The Gatekeeper needs to be the first thing you run in the cluster. This is important as you want all of the other admission processes to go through it. The deployment process follows in order:

  1. Deployment of OPA Gatekeeper core components including webhook controller and CRDs
  2. Creation of ConstraintTemplates
  3. Creation of Constraints based on the crds created by ContraintTemplates

Constraints which are actual policy enforcements require custom Gatekeeper CRDs created using ConstraintTemplate. This means that you need have ConstraintTemplate present before creating Constraint.

Because the Contraints and ContraintTemplates depend on the Gatekeeper CRDs the order of the deployments needs to be preserved. When using tools like Flux CD or Argo CD this might be and pose an issue as the default configuration reconciles every part of the manifests at the same time.

Flux CD v2 will handle the first run of Custom CRDs with failure and retry the build in the second run.

Argo CD will requires configuration of skipping creation of custom CRDs. Docs from Release 1.8

metadata:
  annotations:
    argocd.argoproj.io/sync-options: SkipDryRunOnMissingResource=true

You still use Jenkins? You can automate everything with Groovy 😊

Cluster rotation check

Clusters and nodes in Kubernetes should be treated as ephemeral. During node creation, recycling, and sunsetting some components or images might be triggered that you don’t use after a node is up. Make sure that you have those covered and hardened in your pipeline.
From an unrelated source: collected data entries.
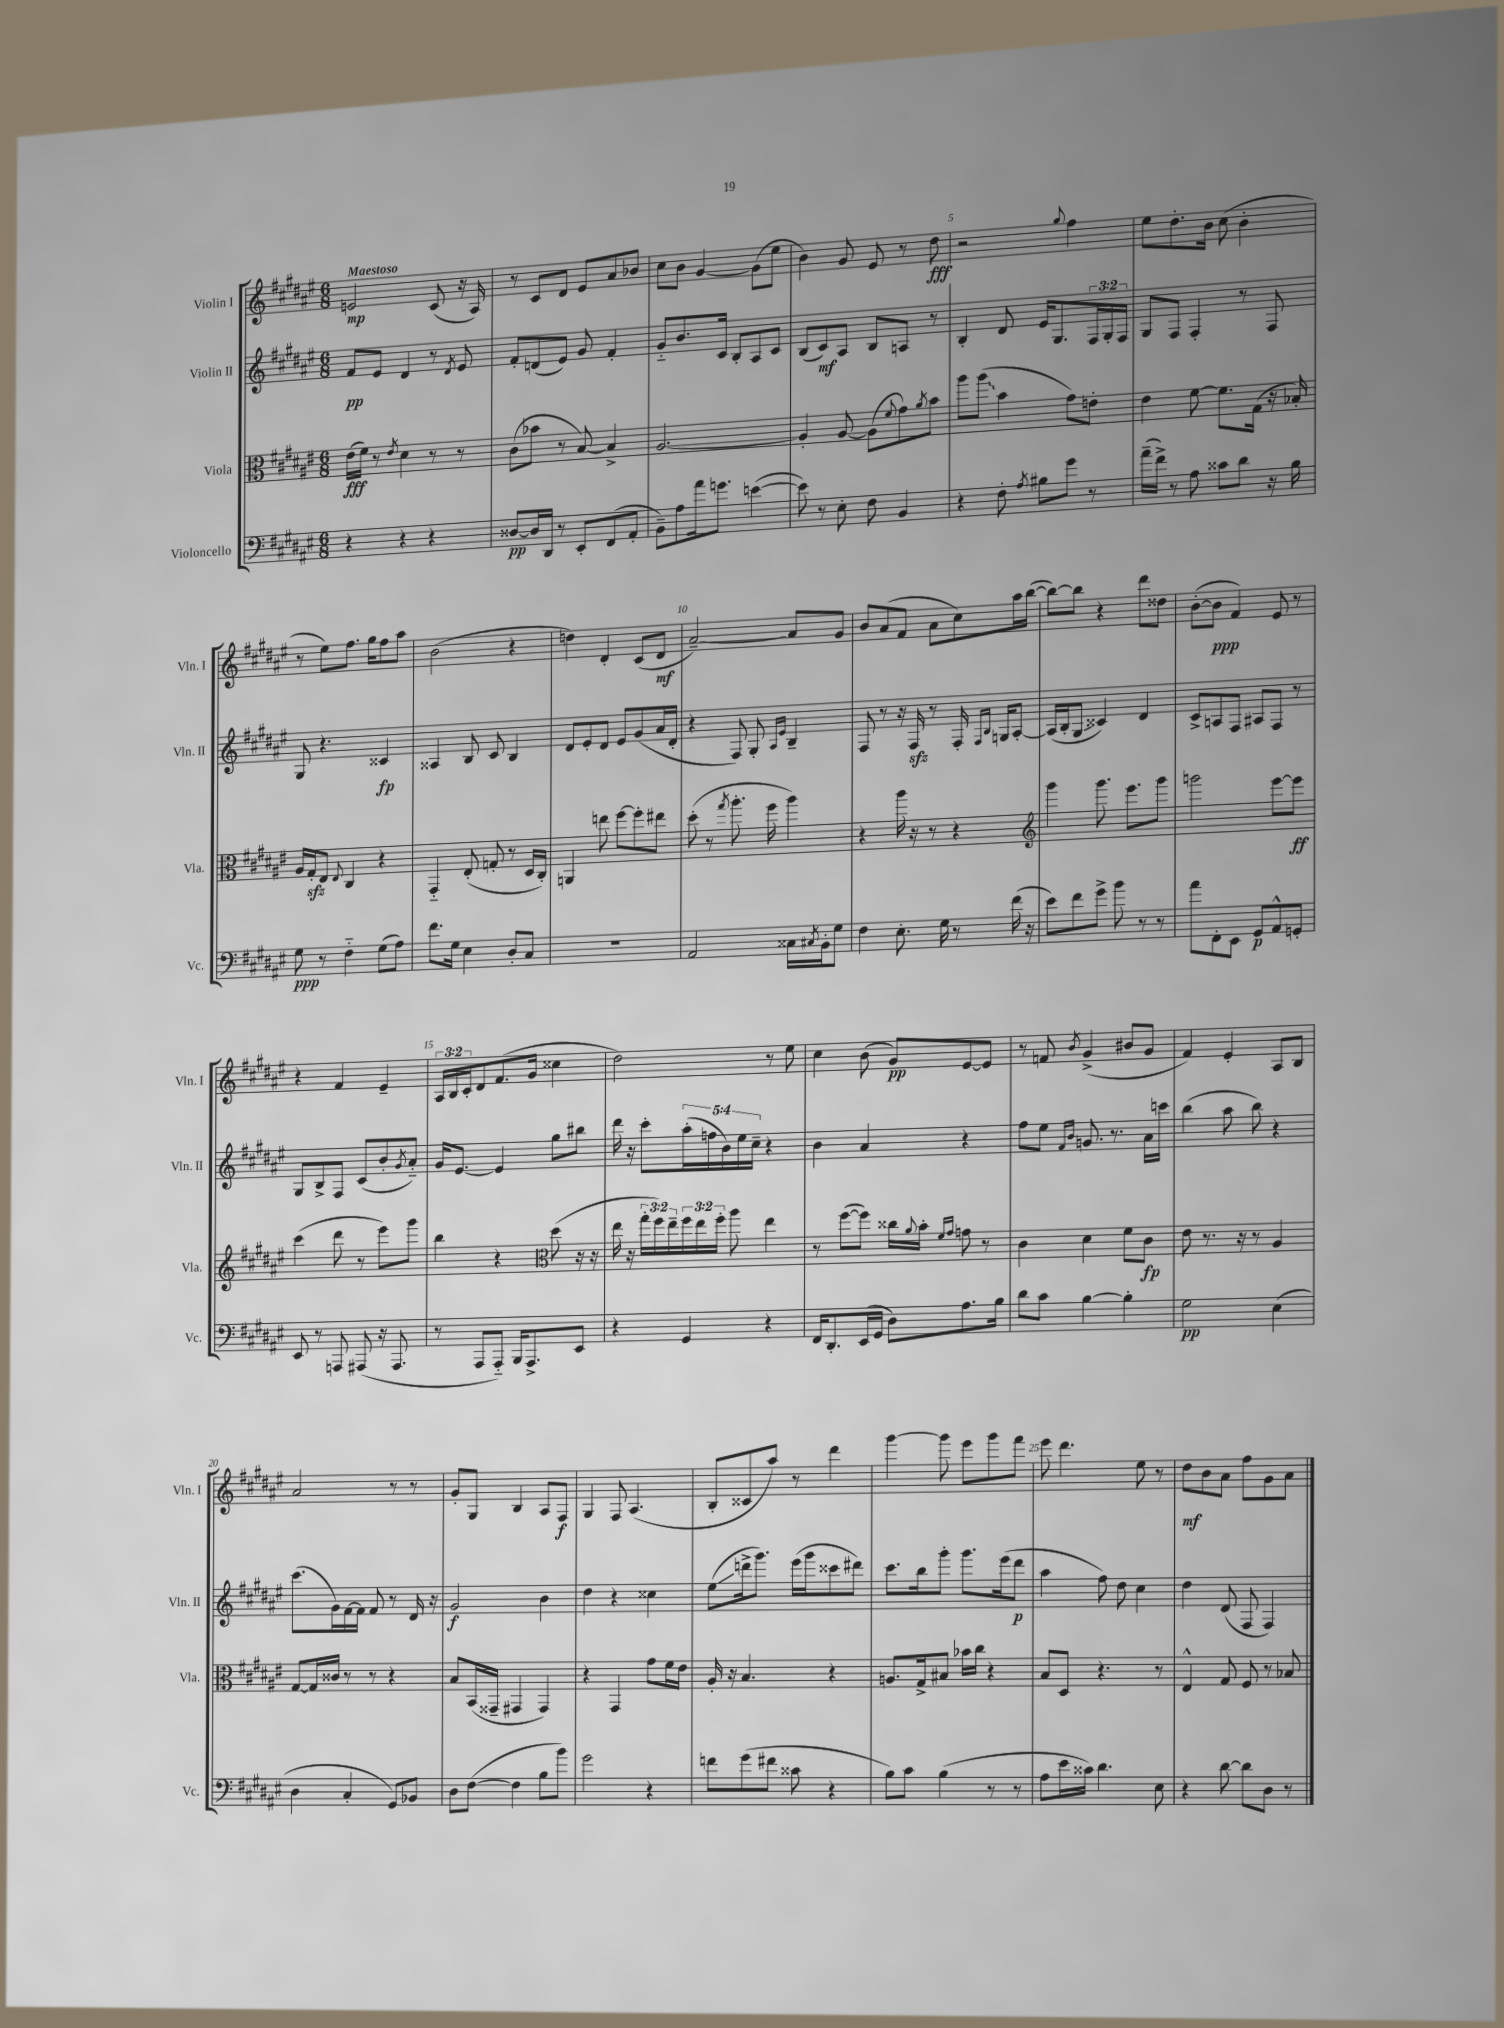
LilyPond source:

<<
\new StaffGroup <<
\new Staff = "s0" \with { instrumentName = "Violin I" shortInstrumentName = "Vln. I" } {
    \clef treble \key fis \major \numericTimeSignature \time 6/8 \override Staff.TupletNumber.text = #tuplet-number::calc-fraction-text \tempo "Maestoso"
    e'2\mp cis'8( r16 ais16) |
    r8 cis'8 dis'8 eis'8 ais'8 bes'8 |
    cis''8 b'8 gis'4~ gis'8( eis''8 |
    b'4) gis'8 eis'8 r8 dis''8\fff |
    r2 \appoggiatura { gis''8 } fis''4 |
    eis''8 dis''8.-. b'16 cis''8( b'4-. |
    r8 eis''8) fis''8. gis''16 fis''8 ais''8 |
    b'2( r4 |
    d''4) dis'4-. cis'8( dis'8\mf |
    ais'2~--) ais'8 gis'8 |
    b'8 ais'8( fis'8 ais'8 cis''8) ais''16 b''16~( |
    b''8~) b''8 r4 dis'''8 disis''8 |
    b'8~-.( b'8\ppp fis'4) eis'8 r8 |
    r4 fis'4 eis'4-- |
    \tuplet 3/2 { ais16 b16 cis'16-. } dis'8 fis'8.( gis'16 cisis''4 |
    dis''2) r8 eis''8 |
    cis''4 b'8( gis'8\pp) eis'8~ eis'8 |
    r8 f'8 \acciaccatura { b'8 } gis'4->( bis'8 gis'8 |
    fis'4) eis'4-. ais8 b8 |
    ais'2 r8 r8 |
    gis'8-. gis8 b4 ais8 fis8\f |
    gis4 fis8 ais4.( |
    b8-. cisis'8 ais''8) r8 dis'''4 |
    gis'''4~ gis'''8 eis'''8 gis'''8 fis'''8 |
    eis'''8 dis'''4. eis''8 r8 |
    dis''8\mf b'8 ais'8 fis''8 gis'8 ais'8 \bar "|." |
}
\new Staff = "s1" \with { instrumentName = "Violin II" shortInstrumentName = "Vln. II" } {
    \clef treble \key fis \major \numericTimeSignature \time 6/8 \override Staff.TupletNumber.text = #tuplet-number::calc-fraction-text
    fis'8\pp eis'8 dis'4 r8 \acciaccatura { dis'8 } eis'8 |
    fis'8-. d'8( eis'8) gis'8 fis'4-. |
    gis'8-_ b'8. cis'16 b8-. ais8 cis'8 |
    b8( cis'8\mf) ais8 b8 a8 r8 |
    b4-. dis'8 eis'16 gis8. \tuplet 3/2 { fis16 gis16-. fis16 } |
    gis8 fis8 fis4-. r8 fis8 |
    gis8 r4. cisis'4\fp |
    aisis4 b8 cis'8 b4 |
    dis'8 eis'8-. dis'8 eis'8 gis'8( ais'16 dis'16-. |
    r4 fis8) gis8-. \grace { ais16 eis'16 } b4-- |
    fis8 r8 r16 fis16\sfz r8 fis16-. \grace { fis16 b16 } g16 ais8~-. |
    ais16( b16-. gis8\glissando cisis'4) dis'4 |
    cis'8-> a8 fis8 ais8 fis8 r8 |
    gis8 b8-> fis8 cis'8( b'8-. \acciaccatura { gis'8 } ais'8-_) |
    gis'16 eis'8.~ eis'4 gis''8 bis''8 |
    dis'''16 r16 cis'''8-. \tuplet 5/4 { ais''16-.( f''16 b'16) eis''16 cis''16-- } r4 |
    b'4 ais'4 r4 |
    fis''8 eis''8 \grace { fis'16 b'16 } g'8. r8. ais'16 c'''16 |
    b''4( ais''8 b''8) r4 |
    cis'''8.( gis'16) fis'16~ fis'16 fis'8 r8 dis'16 r16 |
    gis'2\f b'4 |
    dis''4 r4 cisis''4 |
    eis''8\glissando( d'''16-> gis'''8.) eis'''16( gis'''16 cisis'''8 dis'''8) |
    cis'''8. b''16 gis'''8-. gis'''8. eis'''16( dis'''8\p |
    ais''4 fis''8) dis''8 cis''4 |
    dis''4 dis'8( fis8 fis4) \bar "|." |
}
\new Staff = "s2" \with { instrumentName = "Viola" shortInstrumentName = "Vla." } {
    \clef alto \key fis \major \numericTimeSignature \time 6/8 \override Staff.TupletNumber.text = #tuplet-number::calc-fraction-text
    eis'16\fff( fis'16) r8 \acciaccatura { eis'8 } dis'4 r8 r8 |
    cis'8( bes'8 r8 b8~) b4-> |
    ais2.~ |
    ais4-. ais8~ ais8( \appoggiatura { fis'8 } gis'8) \acciaccatura { ais'8 } b'8 |
    ais''8 \once \override Glissando.style = #'zigzag ais''8\glissando( b'4 gis'8) e'8-. |
    eis'4 fis'8~ fis'8. gis16( r16 bes16-.) |
    ais16 gis16-.\sfz eis8 \appoggiatura { eis8 } cis4 r4 |
    gis,4-_ eis8-.( g8-. r8 dis16 cis16-.) |
    a,4 e''8 fis''8~ fis''8-. eis''8 |
    dis''8-.( r8 \acciaccatura { gis''8 } ais''8.-. fis''16 ais''4) |
    r4 ais''16 r16 r8 r4 |
    \clef treble gis'''4 gis'''8. eis'''8. gis'''8 |
    g'''2 eis'''8~ eis'''8\ff |
    cis'''4( dis'''8 r8 eis'''8) gis'''8 |
    b''4 r4 \clef alto dis''8( r16 r16 |
    eis''16 r16 \tuplet 3/2 { gis''16-. fis''16) eis''16-- } \tuplet 3/2 { fis''16 eis''16 fis''16-. } ais''8 eis''4 |
    r8 fis''8~( fis''8) cisis''16 \appoggiatura { ais'8 } b'16-. \grace { fis'16 gis'16 } g'8 r8 |
    cis'4 dis'4 fis'8 cis'8\fp |
    eis'8 r8. r16 r8 ais4 |
    gis8~ gis16 cisis'16 r8 r8 r4 |
    b8 b,16( gisis,16-- gis,4 gis,4) |
    r4 gis,4 gis'8 fis'16 eis'16 |
    ais16-. r16 b4. r4 |
    a8. gis16-> bis8 bes'16 cis''16 r4 |
    b8 dis8 r4. r8 |
    eis4-^ gis8 fis8 r8 bes8 \bar "|." |
}
\new Staff = "s3" \with { instrumentName = "Violoncello" shortInstrumentName = "Vc." } {
    \clef bass \key fis \major \numericTimeSignature \time 6/8
    r4 r4 r4 |
    disis8~\pp disis16 dis,16 r8 eis,8-. fis,8( ais,8-. |
    b,8--) ais8 ais'16 g'8. e'4~( |
    e'8) r8 eis8-. fis8 b,4 |
    r4 fis8-. \acciaccatura { ais8 } bis8 gis'8 r8 |
    ais'16--( fis'16->) r8 ais8 cisis'8 dis'8 r16 b16 |
    gis8\ppp r8 fis4-_ gis8( ais8) |
    fis'8. gis16 eis4 dis8-. cis8 |
    R2. |
    ais,2 cisis16 \acciaccatura { cis8 } b,16-. gis8 |
    fis4 eis8.-. gis16 r8 fis'16( r16 |
    eis'8) fis'8 gis'8-> b'8 r8 r8 |
    ais'8 fis,8-. eis,8 gis,8\p ais,8-^ g,8-. |
    eis,8 r8 a,,8 ais,,8( r16 ais,,8. |
    r8 ais,,8 ais,,8-_) b,,16 ais,,8.-> eis,8 |
    r4 gis,4 r4 |
    fis,16 dis,8.-. eis,16( gis,16 dis8) ais8. b16 |
    dis'8 cis'8 b4~ b4-. |
    gis2\pp eis4( |
    dis4 cis4-. gis,8) bes,8 |
    dis8 fis8~( fis4 b8 b'8) |
    gis'2 r4 |
    f'8 gis'8( fis'8 cisis'8 r4 |
    b8) cis'8 b4( r8 r8 |
    ais8 eis'16 cisis'16) dis'4. eis8 |
    r4 dis'8~ dis'8 dis8 r8 \bar "|." |
}
>>
>>
\layout { \context { \Score \override BarNumber.break-visibility = ##(#f #t #t) barNumberVisibility = #(every-nth-bar-number-visible 5) } }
Good example is: If you are using something like Cluster API, it will use custom operators and images during the config changes, you might miss them when you test your policies against already running nodes.

In short, make sure to test Gatekeeper during the whole node lifecycle to make sure you haven’t missed something.

Have correct mindset

When running gatekeeper do not allow the exceptions from the rules. This will creep and make management nightmare. Simetimes this will mean reachintecting the applications to be compliant. If you are going through the route of real hardening it is better to fail than run insecure setup.

Utilize mutations to inject sane defaults

Sometimes rather than changing deployment manifests to be compliant you might want to use mutation webhook. This might be useful for setting AppArmor, SElinux, Seccomp profiles, or some additional labels and annotations.

Test your policies

Use conftest against your policies policy code to verify that they indeed work as intended. This will also speed up your feedback look.

Go further with Gatekeeper providers

One example. You can mitigate supply chain dangers singing your images with cosign and verifying the them on the cluster with cosign-gatekeeper-provider. I will try to write about it in another post. The sky is the limit. Thank you for reading this, have a great day!